• What needs to be done
Count the lines below that contain the string "series". Reply with the number alone.

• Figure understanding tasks
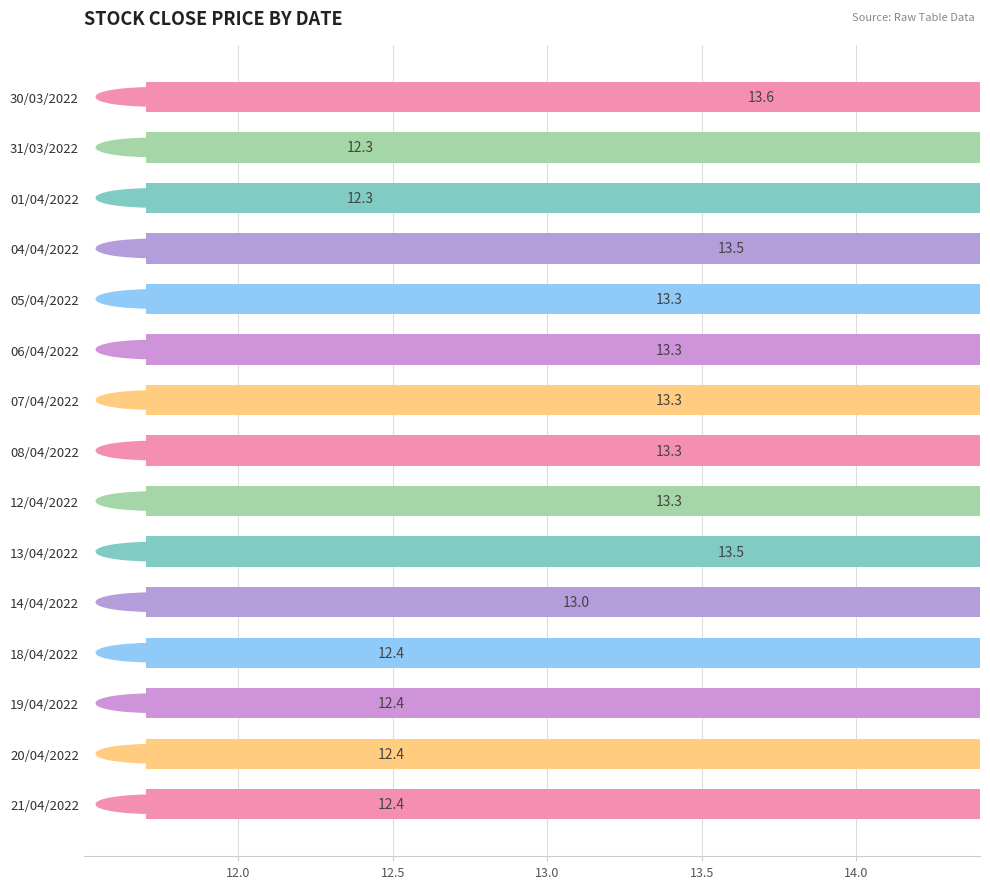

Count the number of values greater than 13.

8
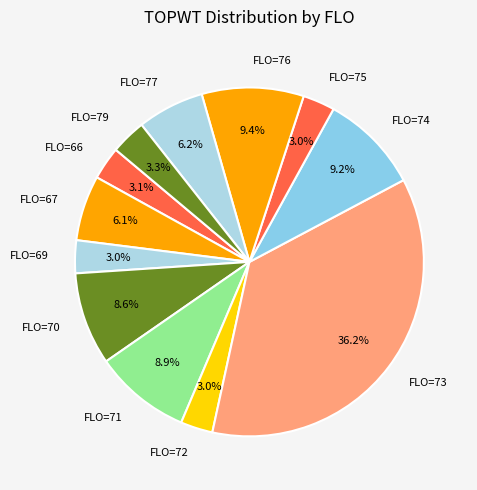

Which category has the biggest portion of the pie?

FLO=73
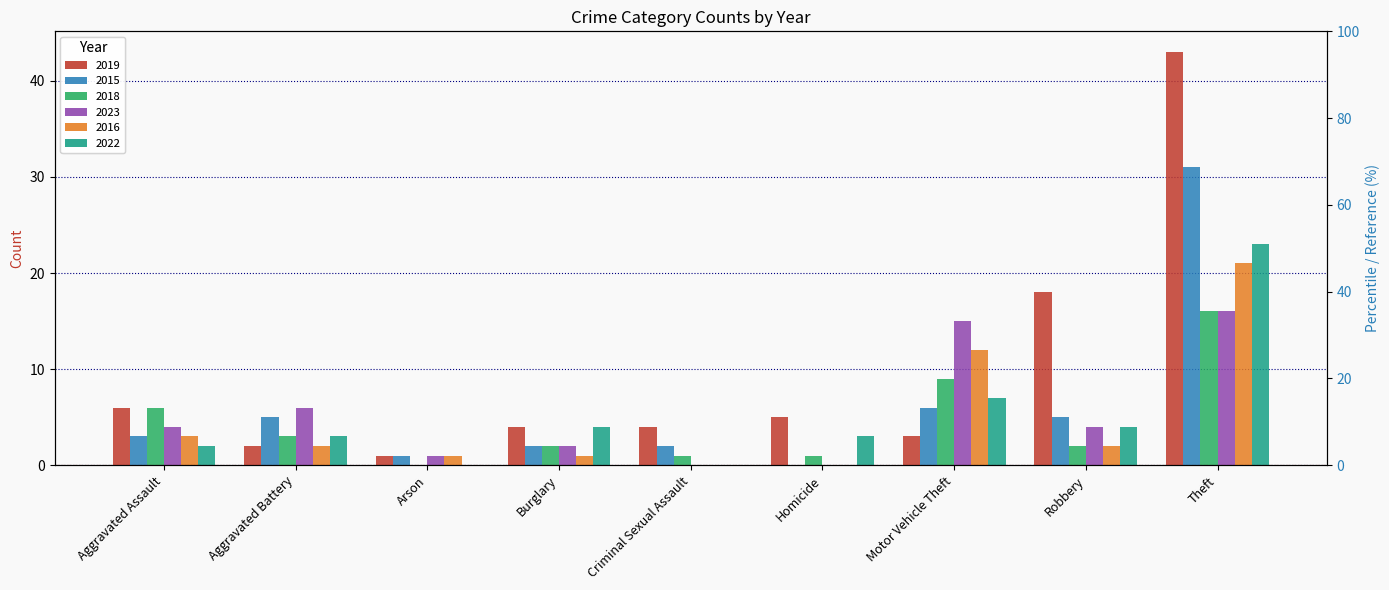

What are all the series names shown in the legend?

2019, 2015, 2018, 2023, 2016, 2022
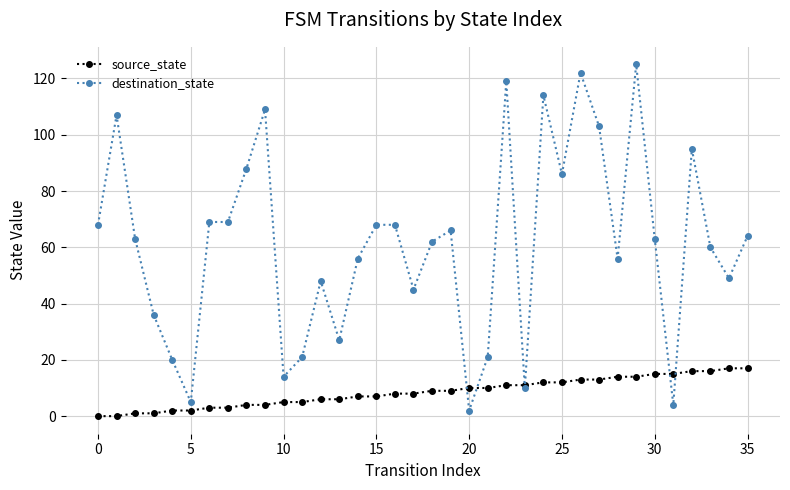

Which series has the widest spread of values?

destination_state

• Expected answer
2